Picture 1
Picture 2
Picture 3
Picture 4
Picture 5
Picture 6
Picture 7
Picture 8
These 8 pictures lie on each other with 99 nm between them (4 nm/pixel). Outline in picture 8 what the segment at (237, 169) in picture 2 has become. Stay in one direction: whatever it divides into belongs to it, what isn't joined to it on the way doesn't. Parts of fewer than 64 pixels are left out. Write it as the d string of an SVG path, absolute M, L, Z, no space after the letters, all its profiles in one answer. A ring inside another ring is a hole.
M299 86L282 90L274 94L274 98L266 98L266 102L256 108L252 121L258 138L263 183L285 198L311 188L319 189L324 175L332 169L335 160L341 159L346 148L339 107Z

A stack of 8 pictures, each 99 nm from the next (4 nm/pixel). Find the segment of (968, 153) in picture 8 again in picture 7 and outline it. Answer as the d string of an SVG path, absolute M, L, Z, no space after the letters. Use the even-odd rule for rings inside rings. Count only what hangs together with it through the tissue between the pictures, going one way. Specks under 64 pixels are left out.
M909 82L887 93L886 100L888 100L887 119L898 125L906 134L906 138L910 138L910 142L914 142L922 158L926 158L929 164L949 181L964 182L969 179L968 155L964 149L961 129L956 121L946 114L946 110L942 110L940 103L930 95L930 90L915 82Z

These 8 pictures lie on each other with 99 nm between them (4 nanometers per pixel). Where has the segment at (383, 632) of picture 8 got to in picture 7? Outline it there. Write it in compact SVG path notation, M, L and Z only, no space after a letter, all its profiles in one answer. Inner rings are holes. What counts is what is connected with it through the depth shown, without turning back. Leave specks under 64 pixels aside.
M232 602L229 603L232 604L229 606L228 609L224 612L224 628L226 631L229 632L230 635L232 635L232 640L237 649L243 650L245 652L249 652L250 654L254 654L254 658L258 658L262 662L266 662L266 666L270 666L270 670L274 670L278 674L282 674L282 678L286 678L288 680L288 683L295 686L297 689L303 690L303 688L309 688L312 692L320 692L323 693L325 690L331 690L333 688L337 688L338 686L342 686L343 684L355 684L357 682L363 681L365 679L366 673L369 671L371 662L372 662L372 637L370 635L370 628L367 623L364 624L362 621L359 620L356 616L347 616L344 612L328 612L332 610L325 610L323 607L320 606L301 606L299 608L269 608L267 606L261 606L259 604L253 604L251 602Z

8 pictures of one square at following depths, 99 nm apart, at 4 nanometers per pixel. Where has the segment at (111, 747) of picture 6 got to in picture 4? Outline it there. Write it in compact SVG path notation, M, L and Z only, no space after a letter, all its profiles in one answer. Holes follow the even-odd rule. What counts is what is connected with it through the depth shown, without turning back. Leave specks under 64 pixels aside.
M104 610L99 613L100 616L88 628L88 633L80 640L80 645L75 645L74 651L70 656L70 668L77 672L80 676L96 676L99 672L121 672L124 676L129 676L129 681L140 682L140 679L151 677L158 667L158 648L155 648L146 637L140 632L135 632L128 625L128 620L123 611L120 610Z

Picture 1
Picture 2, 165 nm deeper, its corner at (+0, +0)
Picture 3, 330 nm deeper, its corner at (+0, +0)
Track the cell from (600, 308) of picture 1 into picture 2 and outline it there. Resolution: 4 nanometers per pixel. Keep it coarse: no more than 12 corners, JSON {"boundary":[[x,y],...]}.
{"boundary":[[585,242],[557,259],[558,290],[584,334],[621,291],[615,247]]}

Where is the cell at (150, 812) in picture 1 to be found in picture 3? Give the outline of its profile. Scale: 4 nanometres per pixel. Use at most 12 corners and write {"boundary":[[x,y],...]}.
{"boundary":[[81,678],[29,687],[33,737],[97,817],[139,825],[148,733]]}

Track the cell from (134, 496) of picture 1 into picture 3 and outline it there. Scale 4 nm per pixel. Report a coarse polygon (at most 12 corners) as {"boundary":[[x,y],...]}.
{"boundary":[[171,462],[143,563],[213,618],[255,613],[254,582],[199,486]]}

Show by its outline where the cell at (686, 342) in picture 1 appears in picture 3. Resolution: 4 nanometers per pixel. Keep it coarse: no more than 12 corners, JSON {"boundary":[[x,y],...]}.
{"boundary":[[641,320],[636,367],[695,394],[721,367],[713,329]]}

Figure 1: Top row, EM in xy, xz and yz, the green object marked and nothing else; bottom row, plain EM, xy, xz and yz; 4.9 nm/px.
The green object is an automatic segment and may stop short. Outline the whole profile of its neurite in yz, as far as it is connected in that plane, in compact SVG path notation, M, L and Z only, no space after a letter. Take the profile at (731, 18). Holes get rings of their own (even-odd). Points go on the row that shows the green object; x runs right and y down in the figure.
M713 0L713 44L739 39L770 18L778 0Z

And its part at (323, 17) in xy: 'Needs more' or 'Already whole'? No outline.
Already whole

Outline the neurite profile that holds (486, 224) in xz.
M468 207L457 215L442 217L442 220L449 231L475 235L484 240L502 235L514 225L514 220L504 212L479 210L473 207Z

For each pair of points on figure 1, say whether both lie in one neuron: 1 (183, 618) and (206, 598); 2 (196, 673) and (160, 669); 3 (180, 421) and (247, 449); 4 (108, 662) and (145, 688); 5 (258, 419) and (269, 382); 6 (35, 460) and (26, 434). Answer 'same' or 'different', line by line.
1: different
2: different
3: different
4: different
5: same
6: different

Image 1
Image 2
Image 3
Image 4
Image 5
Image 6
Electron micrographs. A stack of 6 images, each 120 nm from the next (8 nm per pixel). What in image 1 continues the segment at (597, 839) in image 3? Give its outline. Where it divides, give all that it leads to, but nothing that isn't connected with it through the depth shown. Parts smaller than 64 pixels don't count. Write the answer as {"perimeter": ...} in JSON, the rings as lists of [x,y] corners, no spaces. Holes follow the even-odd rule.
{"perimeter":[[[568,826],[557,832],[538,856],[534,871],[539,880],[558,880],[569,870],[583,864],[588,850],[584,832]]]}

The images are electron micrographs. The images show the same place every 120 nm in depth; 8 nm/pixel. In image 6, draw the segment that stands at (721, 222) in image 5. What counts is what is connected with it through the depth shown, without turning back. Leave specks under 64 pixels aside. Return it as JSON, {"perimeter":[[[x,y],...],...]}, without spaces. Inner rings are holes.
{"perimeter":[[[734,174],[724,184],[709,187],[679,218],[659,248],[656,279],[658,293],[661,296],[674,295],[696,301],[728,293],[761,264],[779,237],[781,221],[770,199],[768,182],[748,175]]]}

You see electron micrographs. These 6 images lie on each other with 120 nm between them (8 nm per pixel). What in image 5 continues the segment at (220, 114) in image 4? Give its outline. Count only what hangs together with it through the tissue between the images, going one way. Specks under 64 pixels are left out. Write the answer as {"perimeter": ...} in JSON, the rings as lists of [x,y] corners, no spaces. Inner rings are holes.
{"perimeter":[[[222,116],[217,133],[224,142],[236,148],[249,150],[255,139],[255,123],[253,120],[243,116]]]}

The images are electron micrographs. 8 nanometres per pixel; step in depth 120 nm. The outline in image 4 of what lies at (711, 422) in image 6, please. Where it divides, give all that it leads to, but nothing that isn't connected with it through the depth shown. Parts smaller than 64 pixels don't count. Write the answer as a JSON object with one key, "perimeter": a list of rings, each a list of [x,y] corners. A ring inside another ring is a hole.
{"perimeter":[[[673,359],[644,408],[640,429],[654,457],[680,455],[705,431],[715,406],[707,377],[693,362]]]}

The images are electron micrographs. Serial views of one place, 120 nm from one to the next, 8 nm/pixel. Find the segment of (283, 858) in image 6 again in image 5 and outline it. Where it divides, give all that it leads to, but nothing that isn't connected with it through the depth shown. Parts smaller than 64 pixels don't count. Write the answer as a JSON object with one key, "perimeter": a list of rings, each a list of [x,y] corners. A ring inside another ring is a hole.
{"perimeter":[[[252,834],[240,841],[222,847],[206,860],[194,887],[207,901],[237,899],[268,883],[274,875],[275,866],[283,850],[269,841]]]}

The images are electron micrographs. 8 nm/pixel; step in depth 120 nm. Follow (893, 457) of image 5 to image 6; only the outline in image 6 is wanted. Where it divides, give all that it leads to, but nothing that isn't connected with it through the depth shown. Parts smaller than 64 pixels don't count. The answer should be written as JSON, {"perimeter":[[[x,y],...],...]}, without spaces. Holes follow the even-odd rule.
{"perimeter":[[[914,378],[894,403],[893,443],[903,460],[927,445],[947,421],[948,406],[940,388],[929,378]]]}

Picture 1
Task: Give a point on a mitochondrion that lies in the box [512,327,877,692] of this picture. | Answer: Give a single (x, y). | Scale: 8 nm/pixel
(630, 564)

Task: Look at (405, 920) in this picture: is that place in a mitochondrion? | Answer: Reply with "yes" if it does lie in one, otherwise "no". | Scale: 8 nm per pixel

| Your goal |
Identify the lines of the data that contain the word "deeper". Copy each of them.

| Response below |
Picture 2, 165 nm deeper, its corner at (+0, +0)
Picture 3, 330 nm deeper, its corner at (+0, +0)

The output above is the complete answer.